### [YOUR INSTRUCTIONS]
Word for word, write the lines below out again, with no pictures.

--- TASK MATERIAL Enclosed Below ---

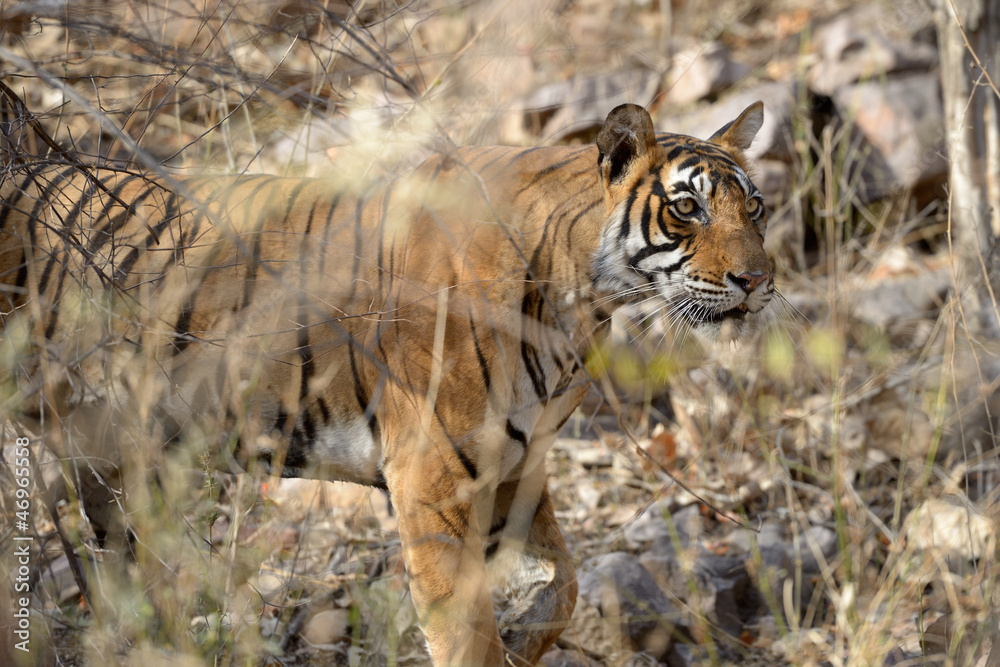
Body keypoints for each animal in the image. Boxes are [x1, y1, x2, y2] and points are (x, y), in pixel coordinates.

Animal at [0, 102, 772, 665]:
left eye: (755, 207)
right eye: (688, 208)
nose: (758, 280)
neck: (581, 298)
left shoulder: (517, 464)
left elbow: (566, 584)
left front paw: (524, 636)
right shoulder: (433, 475)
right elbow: (466, 634)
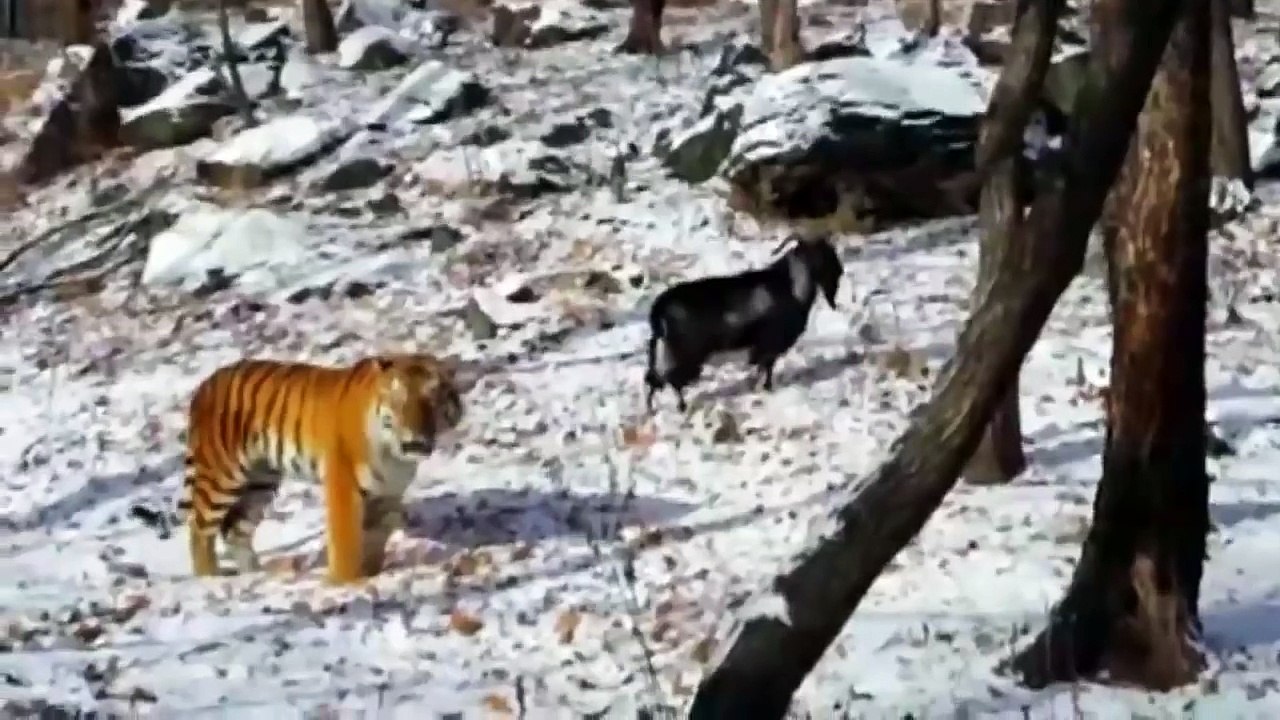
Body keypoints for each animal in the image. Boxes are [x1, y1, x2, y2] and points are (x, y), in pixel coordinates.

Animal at [172, 352, 466, 585]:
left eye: (433, 399)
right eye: (399, 400)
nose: (414, 439)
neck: (394, 454)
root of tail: (204, 385)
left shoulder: (388, 492)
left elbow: (376, 537)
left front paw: (371, 574)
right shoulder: (343, 482)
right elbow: (346, 538)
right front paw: (346, 583)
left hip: (260, 481)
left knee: (236, 529)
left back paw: (258, 575)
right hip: (223, 474)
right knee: (199, 526)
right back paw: (209, 577)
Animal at [644, 236, 843, 412]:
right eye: (820, 254)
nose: (840, 269)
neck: (790, 287)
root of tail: (659, 309)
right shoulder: (769, 343)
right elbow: (766, 367)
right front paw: (766, 388)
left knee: (654, 378)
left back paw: (652, 408)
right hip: (685, 353)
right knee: (672, 379)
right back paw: (681, 406)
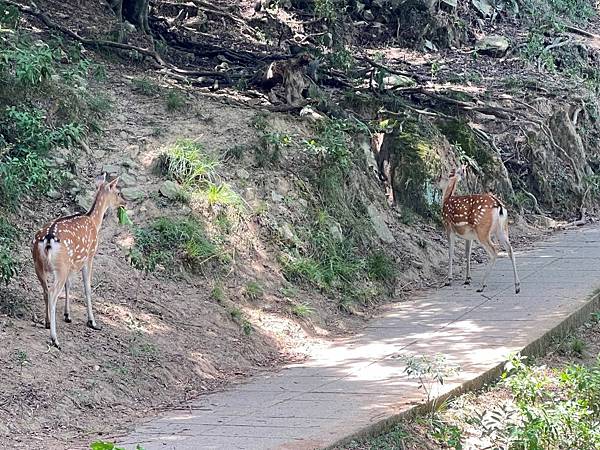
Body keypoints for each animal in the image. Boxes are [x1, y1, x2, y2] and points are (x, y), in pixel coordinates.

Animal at [31, 173, 126, 348]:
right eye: (118, 192)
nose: (125, 202)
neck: (94, 222)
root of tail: (47, 239)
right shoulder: (89, 256)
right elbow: (87, 288)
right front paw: (92, 322)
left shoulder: (72, 263)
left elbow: (69, 286)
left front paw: (68, 315)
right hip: (60, 267)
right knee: (53, 293)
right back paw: (55, 338)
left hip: (38, 264)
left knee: (46, 291)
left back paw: (47, 322)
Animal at [440, 165, 520, 296]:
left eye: (442, 176)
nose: (434, 181)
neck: (446, 199)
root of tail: (499, 206)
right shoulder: (469, 236)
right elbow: (467, 253)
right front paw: (467, 279)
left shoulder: (448, 226)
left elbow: (450, 252)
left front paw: (448, 280)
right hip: (501, 230)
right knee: (510, 249)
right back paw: (517, 287)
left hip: (482, 230)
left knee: (494, 250)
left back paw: (482, 285)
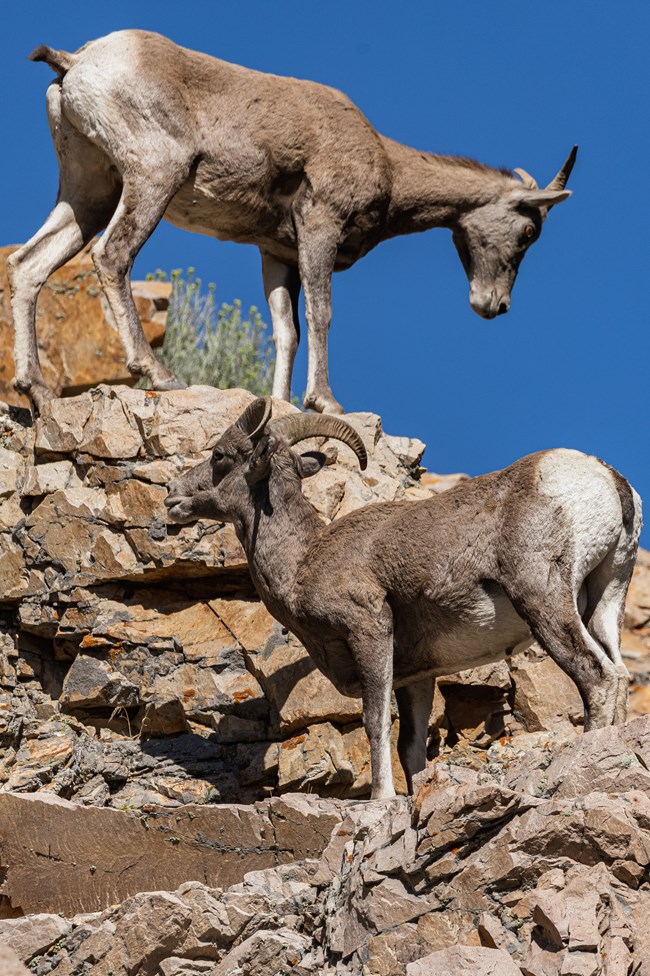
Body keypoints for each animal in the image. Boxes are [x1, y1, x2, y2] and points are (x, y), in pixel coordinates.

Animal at [10, 29, 576, 412]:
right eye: (529, 231)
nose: (494, 305)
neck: (388, 166)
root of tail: (77, 63)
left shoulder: (276, 253)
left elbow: (287, 330)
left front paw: (281, 402)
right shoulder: (320, 227)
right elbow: (321, 315)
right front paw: (325, 401)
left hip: (90, 191)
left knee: (28, 264)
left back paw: (36, 389)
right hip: (152, 177)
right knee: (113, 255)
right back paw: (158, 373)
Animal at [165, 396, 640, 800]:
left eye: (220, 456)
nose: (173, 495)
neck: (304, 560)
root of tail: (608, 479)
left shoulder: (369, 631)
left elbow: (376, 724)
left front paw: (381, 799)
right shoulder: (417, 677)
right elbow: (411, 748)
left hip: (544, 600)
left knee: (596, 676)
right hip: (605, 601)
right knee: (617, 672)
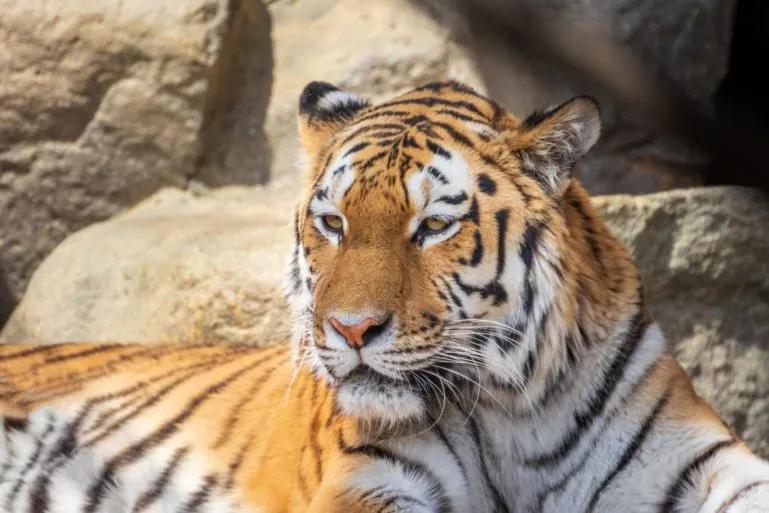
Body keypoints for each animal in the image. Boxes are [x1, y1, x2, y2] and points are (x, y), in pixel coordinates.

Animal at [2, 81, 769, 513]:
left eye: (431, 226)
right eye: (334, 224)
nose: (350, 329)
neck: (515, 412)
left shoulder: (696, 456)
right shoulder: (370, 481)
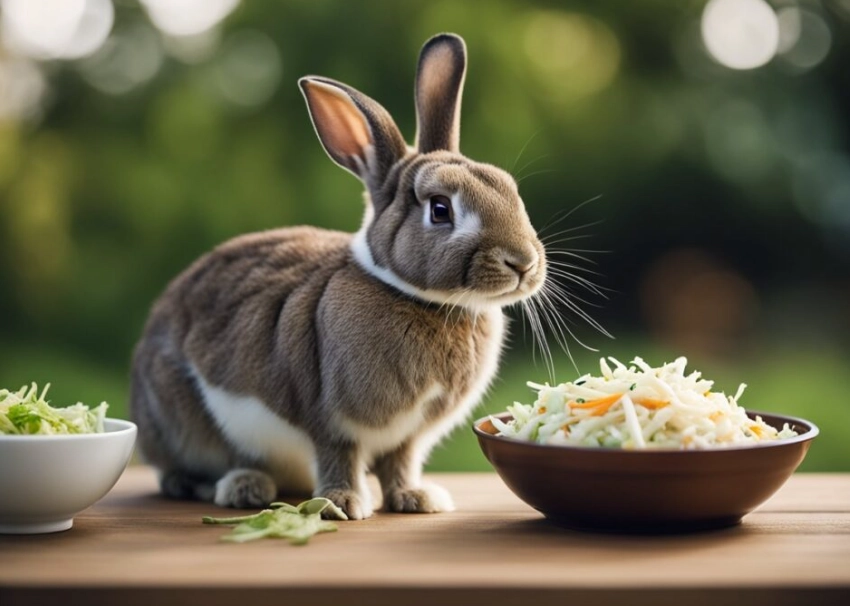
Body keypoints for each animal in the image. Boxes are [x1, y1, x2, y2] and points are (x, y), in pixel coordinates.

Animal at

--- End of Enclosed TASK MATERIAL ---

### [EXERCISE OUTPUT]
Body keypoints for each animal in the image. Boxes are [x1, y1, x2, y2] and points are (x, y), in pixel coordinates.

Animal at [0, 102, 772, 665]:
left eye: (755, 207)
right eye: (688, 208)
nose: (758, 280)
neck: (581, 298)
left shoulder: (517, 464)
left elbow: (566, 584)
left front paw: (524, 636)
right shoulder: (433, 475)
right elbow: (466, 634)
Body keypoints for each animal in the image. Boxes are [x1, y1, x2, y2] and points are (x, y), in pixel coordinates.

Animal at [172, 352, 466, 585]:
left eye: (433, 399)
right eye: (399, 400)
nose: (414, 439)
neck: (394, 454)
root of tail: (204, 385)
left shoulder: (388, 492)
left elbow: (376, 537)
left front paw: (371, 574)
right shoulder: (343, 482)
right elbow: (346, 538)
right front paw: (346, 583)
left hip: (260, 481)
left knee: (236, 529)
left back paw: (258, 575)
right hip: (223, 474)
right knee: (199, 526)
right back paw: (209, 577)
Animal at [644, 236, 843, 412]:
right eye: (820, 254)
nose: (840, 269)
neck: (790, 287)
root of tail: (659, 309)
right shoulder: (769, 343)
right elbow: (766, 367)
right front paw: (766, 388)
left knee: (654, 378)
left back paw: (652, 408)
right hip: (685, 353)
right knee: (672, 379)
right back paw: (681, 406)
Body keypoints for each animal in the image. Boxes are [x1, y1, x2, y2] and points are (x, y), in pixel coordinates.

Animal at [31, 173, 126, 348]:
right eye: (118, 192)
nose: (125, 202)
neck: (94, 222)
root of tail: (47, 239)
right shoulder: (89, 256)
right elbow: (87, 288)
right front paw: (92, 322)
left shoulder: (72, 263)
left elbow: (69, 286)
left front paw: (68, 315)
right hip: (60, 267)
right knee: (53, 293)
right back paw: (55, 338)
left hip: (38, 264)
left knee: (46, 291)
left back paw: (47, 322)
Animal at [440, 165, 520, 296]:
left eye: (442, 176)
nose: (434, 181)
neck: (446, 199)
root of tail: (499, 206)
right shoulder: (469, 236)
right elbow: (467, 253)
right front paw: (467, 279)
left shoulder: (448, 226)
left elbow: (450, 252)
left front paw: (448, 280)
right hip: (501, 230)
right knee: (510, 249)
right back paw: (517, 287)
left hip: (482, 230)
left knee: (494, 250)
left back paw: (482, 285)
Body keypoints for each animal in the image. Boxes are [x1, y1, x2, y2] and points are (x, y), in pixel coordinates.

Animal at [10, 29, 576, 412]:
right eye: (529, 231)
nose: (494, 305)
neck: (388, 166)
root of tail: (77, 63)
left shoulder: (276, 253)
left elbow: (287, 330)
left front paw: (281, 402)
right shoulder: (320, 227)
right elbow: (321, 315)
right front paw: (325, 401)
left hip: (90, 191)
left knee: (28, 264)
left back paw: (36, 389)
right hip: (152, 177)
right knee: (113, 255)
right back paw: (158, 373)
Animal at [165, 396, 640, 800]:
left eye: (220, 456)
nose: (173, 495)
neck: (304, 560)
root of tail: (608, 479)
left shoulder: (369, 631)
left elbow: (376, 724)
left front paw: (381, 799)
right shoulder: (417, 677)
right elbow: (411, 748)
left hip: (544, 600)
left knee: (596, 676)
right hip: (605, 601)
right knee: (617, 672)
Body keypoints for each animal in the image. Boxes are [x1, y1, x2, y2] and points are (x, y), in pixel coordinates.

Animal at [2, 81, 769, 513]:
left eye: (431, 226)
right eye: (334, 224)
nose: (350, 329)
neck: (515, 412)
left shoulder: (696, 456)
right shoulder: (370, 481)
Body keypoints for each animal in the image. Boxes are [x1, y1, x2, y2] and points are (x, y), in pixel coordinates.

Animal at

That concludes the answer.